Resistant starch may help to lower cholesterol, can improve immunity by aiding the production of immune cells in the gut and can possibly improve and aid in overall digestion.

Honestly, I can continue to go on and on about starches and sugars and molecular structures and how they impact the gut micro biome. I'm starting to wonder if the possibility of pursuing another degree is in the equation because food nutrition absolutely fascinates me. But back to resistant starches (RS), this article sums it up well. And if you like to read studies, which my nerdy self does, I find this study interesting because it evaluates the RS content of raw beans versus cooked beans.

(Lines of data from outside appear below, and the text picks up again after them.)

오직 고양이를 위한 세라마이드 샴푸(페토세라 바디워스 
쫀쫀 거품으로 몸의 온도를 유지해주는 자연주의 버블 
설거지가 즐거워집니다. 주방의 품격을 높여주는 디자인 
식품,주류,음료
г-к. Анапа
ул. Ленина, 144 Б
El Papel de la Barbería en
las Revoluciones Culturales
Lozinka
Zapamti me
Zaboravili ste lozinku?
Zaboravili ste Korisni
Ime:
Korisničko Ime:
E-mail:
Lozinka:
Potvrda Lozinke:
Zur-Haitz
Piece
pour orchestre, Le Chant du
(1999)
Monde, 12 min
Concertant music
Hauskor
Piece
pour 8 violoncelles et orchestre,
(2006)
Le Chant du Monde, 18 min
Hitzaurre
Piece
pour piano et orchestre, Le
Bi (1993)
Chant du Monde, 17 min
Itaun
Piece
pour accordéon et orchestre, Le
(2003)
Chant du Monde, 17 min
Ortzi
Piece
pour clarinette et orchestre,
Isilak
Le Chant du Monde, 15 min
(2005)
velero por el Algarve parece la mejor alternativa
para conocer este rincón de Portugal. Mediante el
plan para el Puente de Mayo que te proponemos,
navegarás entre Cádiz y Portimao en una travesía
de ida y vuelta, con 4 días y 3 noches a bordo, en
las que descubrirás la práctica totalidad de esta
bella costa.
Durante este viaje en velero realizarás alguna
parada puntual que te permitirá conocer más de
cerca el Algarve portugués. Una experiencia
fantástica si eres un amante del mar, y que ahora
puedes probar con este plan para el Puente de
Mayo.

This healthy black bean soup is simple to make, full of flavor and very filling. My kids love to add their own toppings and sometimes we even add a poached or fried egg for extra protein.

Healthy Black Bean Soup
SCD, Gluten-Free, Sugar-Free, Vegan (optional)
yield: 6-8 servings

INGREDIENTS:
1 pound dried black beans
5-6 cups bone broth (use vegetable broth for vegan option)
2 Tbs coconut oil *I've been loving this brand recently
1 medium onion, diced
1 small red pepper, diced
1 small yellow pepper, diced
2 celery stalks, diced
1 large carrot, diced
1 Tsp kosher or Himalayan salt
1 Tsp chili powder
1 Tsp cumin
1/2 Tsp paprika
1/2 tsp turmeric
a pinch of saffron (optional)
1 Tbs honey

TOPPINGS:
Sliced radishes
Guacamole or sliced avocado
Parmesan cheese
Cherry tomatoes
Microgreens

DIRECTIONS:
1. Place the beans in a pot, cover with cold water, and allow to soak for 10-12 hours. Drain the beans and rinse with cold water. 
2. In a large pot or Dutch oven, heat the coconut oil over medium heat. Add the diced onions, peppers, celery and carrots and sauté until tender and fragrant.
3. Add the beans and bone broth. Bring to a boil, then reduce the heat to low, cover, and simmer for about an hour.
4. Add salt, chili powder, cumin, paprika, saffron, turmeric and honey. Stir. Cover and continue simmering for another 25 minutes or longer until desired consistency. We like our soup a bit thicker.
5. Taste and season.
6. Serve soup in a bowl and top with sliced radish, parmesan cheese, avocado and/or micro greens. Top with a squeeze of fresh lime juice.